Keep the pictures out of the copy and print all the entries below exactly.

Source data:
[Start of Attachment]
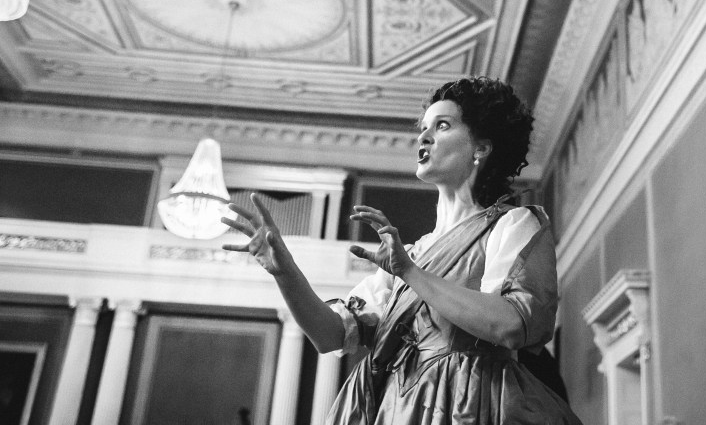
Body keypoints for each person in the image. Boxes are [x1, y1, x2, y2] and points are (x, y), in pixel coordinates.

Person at [222, 76, 583, 424]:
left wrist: (410, 272)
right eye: (424, 127)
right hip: (396, 407)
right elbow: (330, 335)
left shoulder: (513, 224)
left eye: (442, 126)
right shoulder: (410, 253)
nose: (423, 136)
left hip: (468, 404)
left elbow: (511, 324)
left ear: (481, 148)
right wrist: (284, 270)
[End of Attachment]
Task result:
Body keypoints for each person in the image. Boxes are [x1, y1, x2, y2] and points are (x, y), in pixel coordinates.

Person at [222, 76, 583, 424]:
left wrist: (410, 272)
right eye: (424, 127)
right hip: (396, 407)
right elbow: (330, 335)
left shoulder: (513, 224)
left eye: (442, 126)
right shoulder: (410, 253)
nose: (423, 136)
left hip: (468, 404)
left elbow: (511, 324)
left ear: (481, 148)
right wrist: (284, 270)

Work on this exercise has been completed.